FutureBabyG - I am so sorry for your loss of your BIL :hugs:
Family members can make it so hard at times with all of their input!
I have a feeling my mom would be buying "baby" items too if she knew I was TTC. I can't really say much...I have purchased quite a few baby items in the past few months - no strollers or cribs but still it is probably just as bad to have stocked up on diapers and wipes!

You are right, there is not much you can do as God will decide if a boy or girl is perfect for your family as well as when is the best time for you to have your baby. Hopefully a sweet new baby will bring the family together and it won't matter if it is a boy or a girl...it will be loved!
 
I didn't think about the people charting to prepare. I guess because I never did that. I just stopped using the birth control & waited to see what happened. When after a few months we weren't pregnant, I started using opks & things like that. I have been way past the clomid. Last day was CD 9 & I think I am on like 17 or something like that.

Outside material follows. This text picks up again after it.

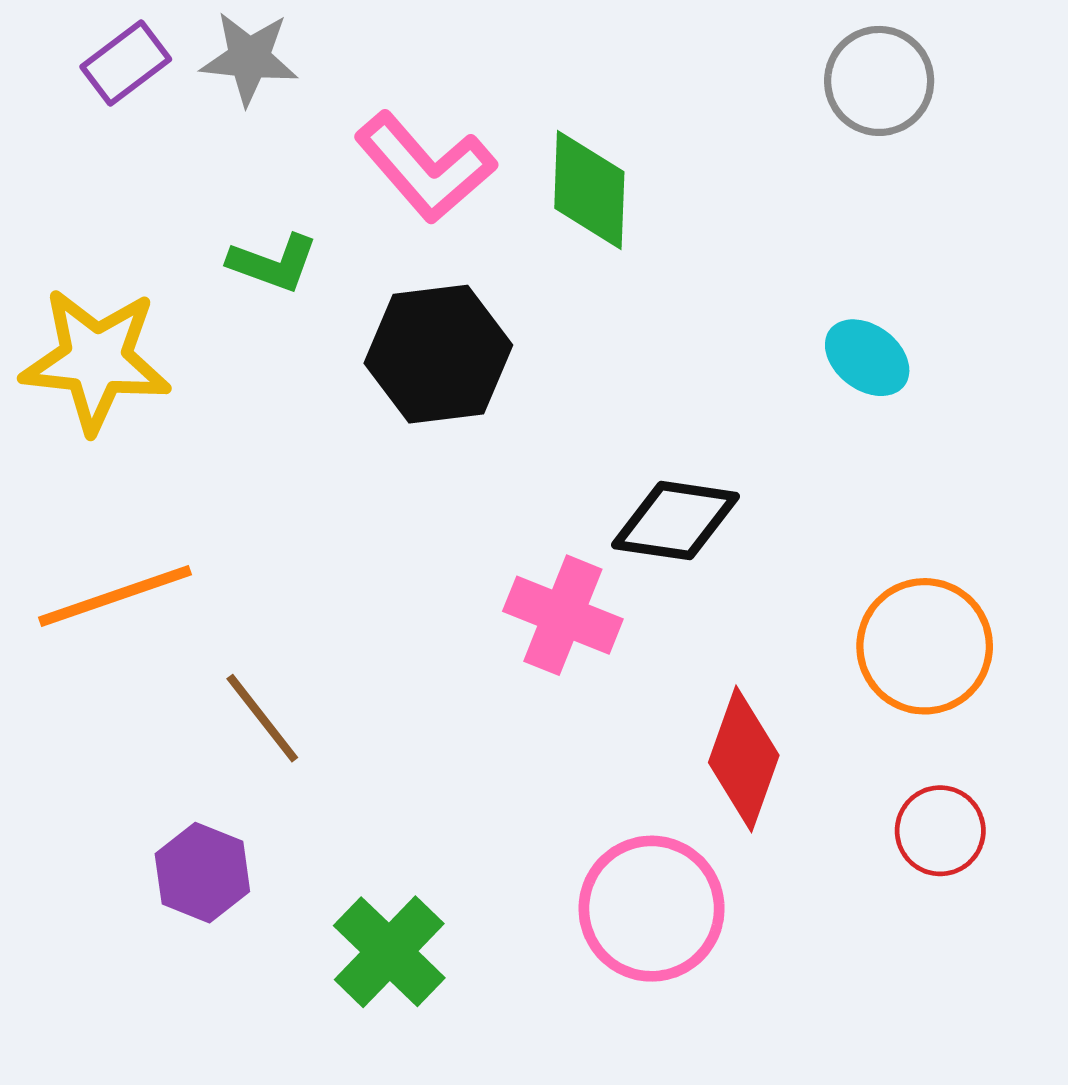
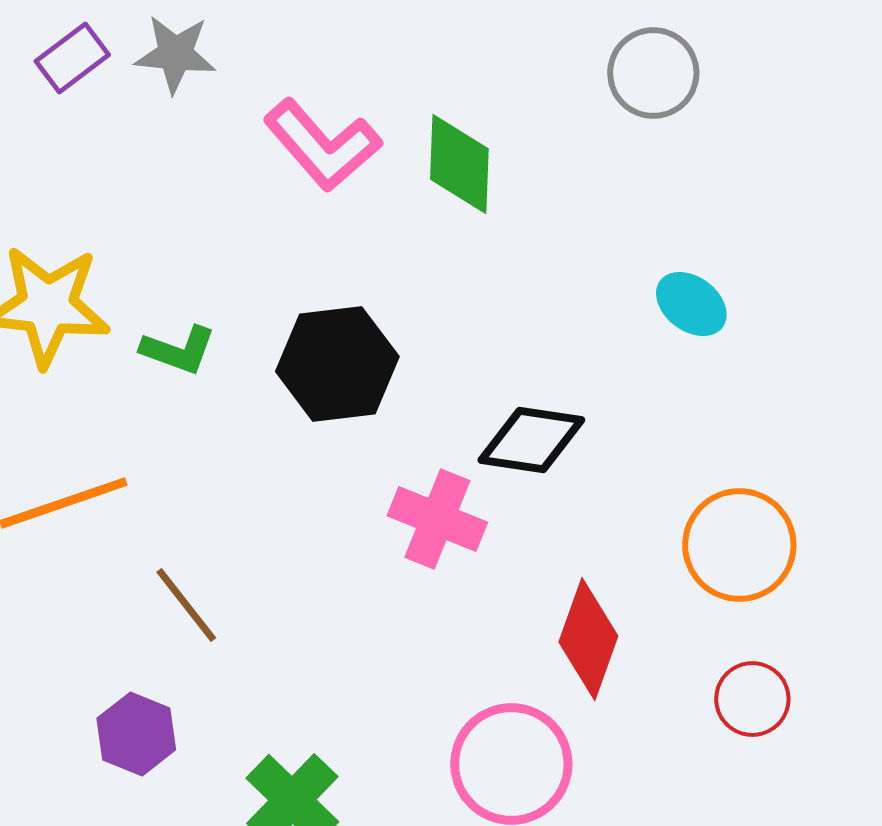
gray circle: (879, 81) -> (653, 73), moved
green L-shape: (273, 263) -> (178, 350), moved
black hexagon: (438, 354) -> (337, 364), moved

Oh that's right, sorry, I'm really losing track of the days! Seems like just yesterday I started this thread, but it's been over a week already.

I didnt do any charting or OPKs before I started TTC either. In fact, I didnt start OPKs until a few months in. And the charting I just started a few months ago. Before I started TTC, I didnt know anything about any of this, I was clueless... although in a way, I kinda wish I had... maybe I would've figured some things out about my cycles before wasting so much time, who knows!

I try not to think about the past as wasted time (just talking about TTC). I often think how grateful I am I didn't fall pregnant back then. I was 21 & life was not easy for us. We have had a great run & I feel now we are more prepared...still not completely, but who is? I feel like my life has fallen exactly the way it was supposed to. Even though I am in this situation right now, I am so optimistic about what lies ahead. My husband & I are are the same page with everything. We have gone so long without a baby, I know my marriage will survive the struggles of infertility & the struggles of never having children if that is what is supposed to happen.

I keep googling cm after ovulation. I don't know why I bother. No matter what symptom you have, all the articles say it could be pregnancy...but then again it might not be. No sure things.

My husband said to me if my montor tracks lh & estrogen, then why not do a strip every day & then it can start picking up hcg? Good point. Clearblue needs to get on that.